Why This Royal Wedding Actually Matters
For me the most surprising thing about today’s royal wedding is that I watched it. I have not paid much attention to such things for a long time, although I have always been an Anglophile. Being a bit puritanical by nature, I have probably considered such events to be frivolous an a waste of time. In fact, I may be writing this post partly to give myself an excuse for spending time watching it. But the truth is that there are also some things about this particular event that I think gives it some importance, especially since almost two billion people around the globe are estimated to have watched it.
First of all, it was a beautifully programmed and executed piece of theatre that showed the British monarchy in a good light. The institution itself has been under a lot of criticism for some years now, a situation only exacerbated by the less than exemplary behavior of some members of the royal family. Personally, I have always been a fan of the monarchy. That probably began when I was about twelve years old and my family spent the summer in England right after the coronation of Queen Elizabeth. The whole country was still abuzz with it. I remember putting together a paper model of the procession, complete with the magnificent royal carriage.

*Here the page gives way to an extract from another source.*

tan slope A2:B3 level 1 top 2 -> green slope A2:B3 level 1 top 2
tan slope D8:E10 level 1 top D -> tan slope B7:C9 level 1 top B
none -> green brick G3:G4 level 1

As I got older, that initial affection for the monarchical trappings grew into an actual preference for constitutional monarchy over American-style democracy. I still believe in the advantage of separating the ceremonial functions of the state from its actual governing function. Prime ministers come and go, but the King or Queen stays in place for decades as a symbol of national cohesion in spite of political changes. I hope that this Royal Wedding will inspire people to support that system. But there are also some very significant features of this particular royal wedding. Several of them have to do with Meghan Markel herself. For those of us old enough to remember when Grace Kelly married Prince Rainer of Monaco, the comparison is unavoidable. Back then supposedly every little girl dreamt of being a princess. For American girls it seemed a really impossible dream since, well, America doesn’t have princesses. But Grace Kelly, beautiful and already extremely popular as a movie star, actually did it. As a result, the tiny country of Monaco glittered in an aura of glamour for the next few years. Meghan too is an actress effusing all the glamour that goes with the job. But she brings more than glamour. She brings an actor’s knowledge of how to play a role. And today she made it clear that she understands her new role an intends to play it with great skill.

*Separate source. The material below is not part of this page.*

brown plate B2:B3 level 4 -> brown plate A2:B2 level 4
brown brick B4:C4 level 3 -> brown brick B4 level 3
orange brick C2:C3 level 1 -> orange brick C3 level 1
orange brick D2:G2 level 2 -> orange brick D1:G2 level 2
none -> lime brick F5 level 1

Meghan is also an American. The last time an American got that close to the throne in England the result was the abdication of King Edward VIII. Of course Wallis Simpson was also a divorcee, but at the time being an American would have been bad enough. The seemingly warm reception of Meghan Markel by the both the royal family and the country signals a real change by both.
And lest we ignore the elephant in the room, Meghan is also black. Although it is not likely to happen, she could become the first black Queen of England, and even the voters could not stop it. Nor did the wedding planners make any attempt to downplay the importance of the racial issue. The attendees and participants included a conspicuous array of prominent blacks, including the presiding bishop of the Episcopal Church in America, who gave an extremely powerful address about the power of love. To me the racial significance of this marriage is of special importance in a country that achieved its world prominence in large part by colonizing non-white populations throughout the world. Now a non-white is in the family of the monarch of England, rather than in a colony ruled by the monarch.
Of course Meghan is only half of the royal couple. Harry is both the other half and the only reason anyone is paying attention to the wedding. He is the prince. He is the one in the line of succession. But let’s face it. Being the younger brother of an heir to the throne pretty much sucks. Especially if your brother has children, as does Prince William.. But Harry seems prepared to make the best of it. He has earned respect in the military and admiration through his support of important charities. Together, he and Meghan appear poised to carve out a significant role for themselves in the royal family, England, and the British Commonwealth.
People are calling this royal wedding both unique and modern. And it was, in many ways. It did mark a departure from the past in many of its elements, but it was the best kind of departure, retaining that is traditional and blending it skillfully with much that points into the future. It may well usher in a new era for the royals, their country, and perhaps their country’s image in the world. And it may help me continue to be an Anglophile and a fan of the monarchy.